This day was born under such a beautiful rising of the sun. A burst of light from behind the clouds shone on the tractor by the barn and I felt the pull of the tractor, waiting with its one-way disc plow, to get into the field and work! Still too wet. While I’m off to my youngest son’s graduation at Hastings College today, my students are continuing their work with their hero narratives.
Completing our rough drafts, we diagrammed them with highlighters. We were looking for excellent description, sensory detail, realistic dialogue, and the details of setting. Once we’d highlighted in different colors for those items, we began revision-seeing in full color what was lacking. We’d already discussed what we liked about our favorite authors and novels and it came down to those four things.
I’ve never used this method before, but I will use it again. Some students could find nothing to highlight and so had a much work to do! Some found this to be very helpful, and following my example done on the projected in front of them, they made all kinds of notes as they highlighted. These notes to themselves served to make revising much easier as they knew exactly what needed to be changed. This has been an awesome addition to the mono-myth study and I’m sure I’ll do it again with a few tweakings.

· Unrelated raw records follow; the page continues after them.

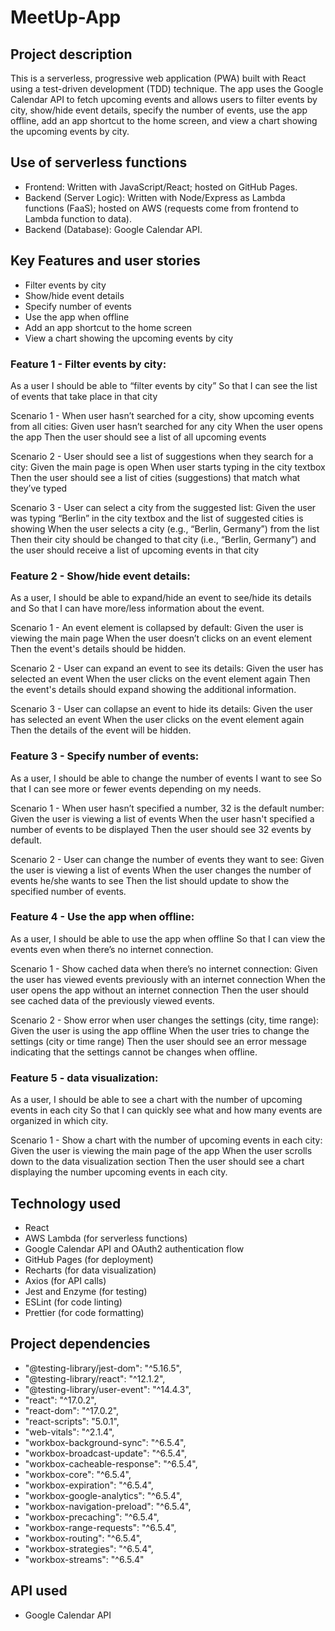 # MeetUp-App

## Project description
This is a serverless, progressive web application (PWA) built with React using a test-driven development (TDD) technique. The app uses the Google Calendar API to fetch upcoming events and allows users to filter events by city, show/hide event details, specify the number of events, use the app offline, add an app shortcut to the home screen, and view a chart showing the upcoming events by city.

## Use of serverless functions
- Frontend: Written with JavaScript/React; hosted on GitHub Pages.
- Backend (Server Logic): Written with Node/Express as Lambda functions (FaaS); hosted on AWS (requests come from frontend to Lambda function to data).
- Backend (Database): Google Calendar API.

## Key Features and user stories
- Filter events by city
- Show/hide event details
- Specify number of events
- Use the app when offline
- Add an app shortcut to the home screen
- View a chart showing the upcoming events by city

### Feature 1 - Filter events by city:

As a user
I should be able to “filter events by city”
So that I can see the list of events that take place in that city

Scenario 1 - When user hasn’t searched for a city, show upcoming events from all cities:
Given user hasn’t searched for any city
When the user opens the app
Then the user should see a list of all upcoming events

Scenario 2 - User should see a list of suggestions when they search for a city:
Given the main page is open
When user starts typing in the city textbox
Then the user should see a list of cities (suggestions) that match what they’ve typed

Scenario 3 - User can select a city from the suggested list:
Given the user was typing “Berlin” in the city textbox and the list of suggested cities is showing
When the user selects a city (e.g., “Berlin, Germany”) from the list
Then their city should be changed to that city (i.e., “Berlin, Germany”) and the user should receive a list of upcoming events in that city

### Feature 2 - Show/hide event details:

As a user,
I should be able to expand/hide an event to see/hide its details and 
So that I can have more/less information about the event. 

Scenario 1 - An event element is collapsed by default:
Given the user is viewing the main page
When the user doesn’t clicks on an event element
Then the event's details should be hidden. 

Scenario 2 - User can expand an event to see its details:
Given the user has selected an event
When the user clicks on the event element again
Then the event's details should expand showing the additional information.

Scenario 3 - User can collapse an event to hide its details:
Given the user has selected an event
When the user clicks on the event element again
Then the details of the event will be hidden. 
 
### Feature 3 - Specify number of events:

As a user,
I should be able to change the number of events I want to see
So that I can see more or fewer events depending on my needs.

Scenario 1 - When user hasn’t specified a number, 32 is the default number:
Given the user is viewing a list of events
When the user hasn't specified a number of events to be displayed
Then the user should see 32 events by default.

Scenario 2 - User can change the number of events they want to see:
Given the user is viewing a list of events
When the user changes the number of events he/she wants to see
Then the list should update to show the specified number of events.

### Feature 4 - Use the app when offline:

As a user,
I should be able to use the app when offline
So that I can view the events even when there’s no internet connection.

Scenario 1 - Show cached data when there’s no internet connection:
Given the user has viewed events previously with an internet connection
When the user opens the app without an internet connection
Then the user should see cached data of the previously viewed events.

Scenario 2 - Show error when user changes the settings (city, time range):
Given the user is using the app offline
When the user tries to change the settings (city or time range)
Then the user should see an error message indicating that the settings cannot be changes when offline.

### Feature 5 - data visualization:

As a user,
I should be able to see a chart with the number of upcoming events in each city
So that I can quickly see what and how many events are organized in which city.

Scenario 1 - Show a chart with the number of upcoming events in each city:
Given the user is viewing the main page of the app
When the user scrolls down to the data visualization section
Then the user should see a chart displaying the number upcoming events in each city.


## Technology used
- React
- AWS Lambda (for serverless functions)
- Google Calendar API and OAuth2 authentication flow
- GitHub Pages (for deployment)
- Recharts (for data visualization)
- Axios (for API calls)
- Jest and Enzyme (for testing)
- ESLint (for code linting)
- Prettier (for code formatting)

## Project dependencies
- "@testing-library/jest-dom": "^5.16.5",
- "@testing-library/react": "^12.1.2",
- "@testing-library/user-event": "^14.4.3",
- "react": "^17.0.2",
- "react-dom": "^17.0.2",
- "react-scripts": "5.0.1",
- "web-vitals": "^2.1.4",
- "workbox-background-sync": "^6.5.4",
- "workbox-broadcast-update": "^6.5.4",
- "workbox-cacheable-response": "^6.5.4",
- "workbox-core": "^6.5.4",
- "workbox-expiration": "^6.5.4",
- "workbox-google-analytics": "^6.5.4",
- "workbox-navigation-preload": "^6.5.4",
- "workbox-precaching": "^6.5.4",
- "workbox-range-requests": "^6.5.4",
- "workbox-routing": "^6.5.4",
- "workbox-strategies": "^6.5.4",
- "workbox-streams": "^6.5.4"

## API used
- Google Calendar API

Teachers are always dreading phone calls from parents; the one I had this week touched me deeply. She wanted me to know that her son had never talked about this very personal family story before he decided to write about it for this assignment. She told me that it meant healing for him and she was so thankful, but wanted me to know how difficult it had been both for him to have written and to have shared it with her. That makes it all worthwhile.